ちなみに、1966年(昭和41年)の第1回日本リーグから西武鉄道最後のシーズンとなった2002年(平成14年)の第37回リーグまで行われた西武鉄道王子製紙の対戦成績は、王子の102勝19引分64敗、1972年(昭和47年)の第7回リーグから始まったコクド対王子の対戦成績は、2003年(平成15年)の第38回リーグまでの対戦成績は王子の79勝28引分73敗、2003年から始まったアジアリーグでの対戦成績(2006‐2007シーズンからSEIBUプリンスラビッツ)はラビッツの16勝7引分9敗である。

Good Bye Ryan…
試合終了後、ダイドードリンコ賞(東伏見アイスアリーナダイドードリンコネーミングライツを行っているため、その試合で一番の活躍を見せた選手にダイドーのMIUが贈られる)がSEIBU・菊地に贈られ、ラビッツチアリーダーズによる勝利の舞が行われた後、いよいよ本日最後のイベント、今季限りでの現役引退を表明した“ライアン”藤田キヨシの引退発表セレモニーだ。
1994年(平成6年)、日本アイスホッケー界が4年後の長野冬季五輪を目指し、その強化策の一環として日系人選手の登録を解禁すると同時に西武鉄道からデビュー。
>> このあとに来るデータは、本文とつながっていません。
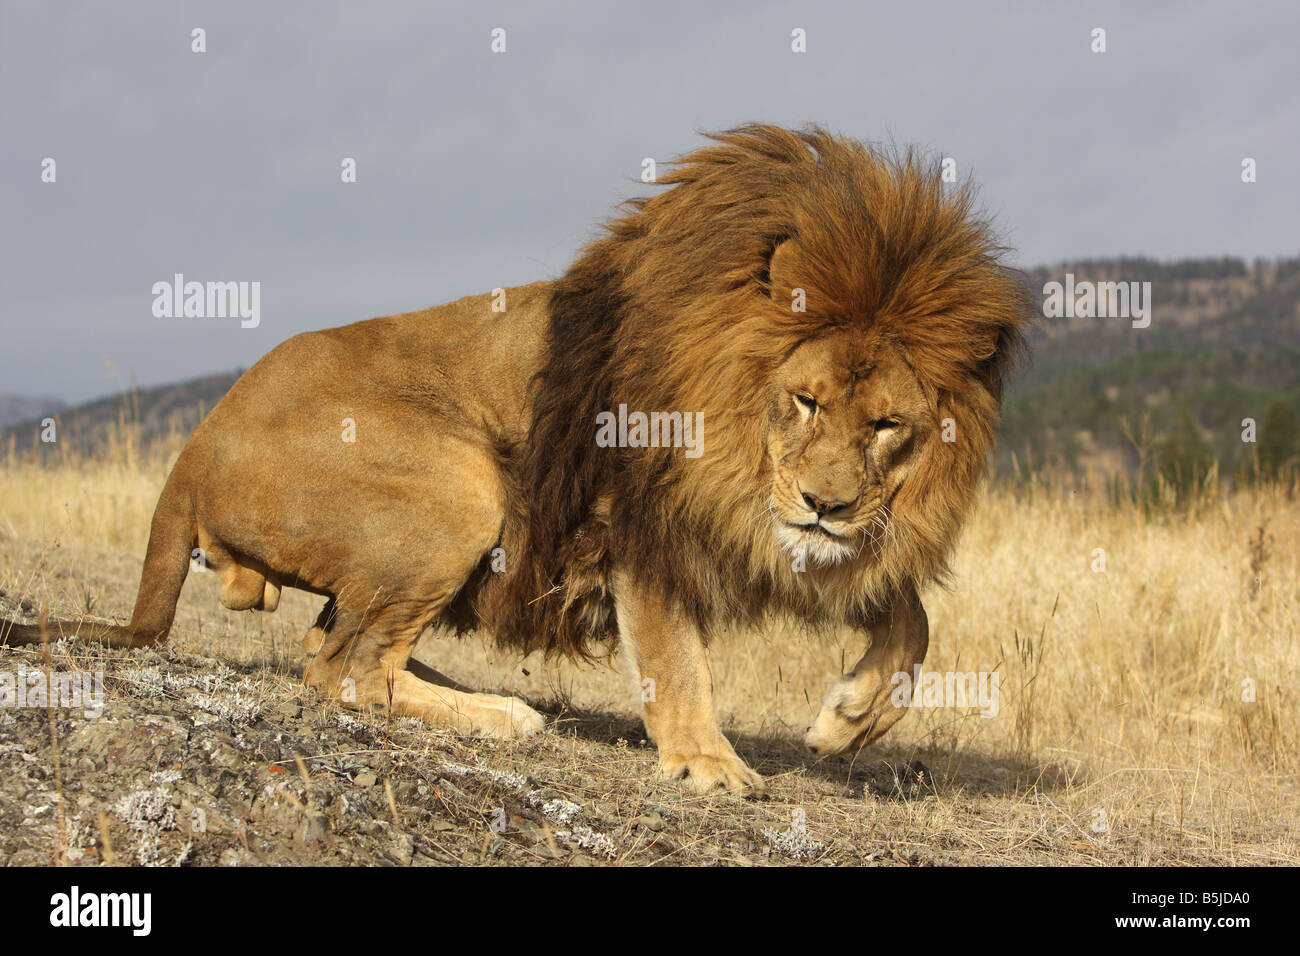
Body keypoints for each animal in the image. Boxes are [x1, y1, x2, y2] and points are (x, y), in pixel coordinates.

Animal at [3, 125, 1028, 795]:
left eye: (888, 424)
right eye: (808, 400)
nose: (825, 503)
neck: (736, 427)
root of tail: (195, 445)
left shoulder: (808, 530)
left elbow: (912, 622)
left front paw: (845, 721)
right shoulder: (645, 522)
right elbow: (678, 660)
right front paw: (710, 763)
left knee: (338, 644)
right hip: (464, 486)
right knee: (341, 672)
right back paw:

その年の日本リーグで25得点を挙げ、いきなり得点王に輝くと、その後は西武、コクド、ラビッツの中心FWとして活躍。1997年(平成9年)に日本へ帰化し、日系カナダ人「ライアン・フジタ」から日本人「藤田キヨシ」となり、1998年(平成10年)に長野冬季五輪出場など、輝かしい実績を残した藤田。その存在感は味方にとって頼もしく、敵にとっては脅威だった。
西武鉄道時代から苦楽を共にしてきた栗林用具マネージャーの通訳で行われた引退スピーチ。スタッフ、チームメート、家族、そして我々ファンへの感謝の言葉、そして最後に語った、東伏見からアイスホッケーの灯が消えようとしていることへの思い…。ちょっとだけ目に熱いものを覚えました。
そしてその後の場内一周とチームメートによる胴上げ。本当にお疲れ様でした。
こうしてラビッツクラシックは幕を閉じた。この後私はリンク前の出店でたこ焼きを食べ、運転を再開した西武新宿線と山手線を乗り継いで渋谷に出て、Bトレインショーティーパート14をばら買いして帰宅しました。

あ、そうだ。帰る途中、中井駅の通過線にスマイルトレインが止まっていたんですけど、故障した電車ってこれのことだったんですかね?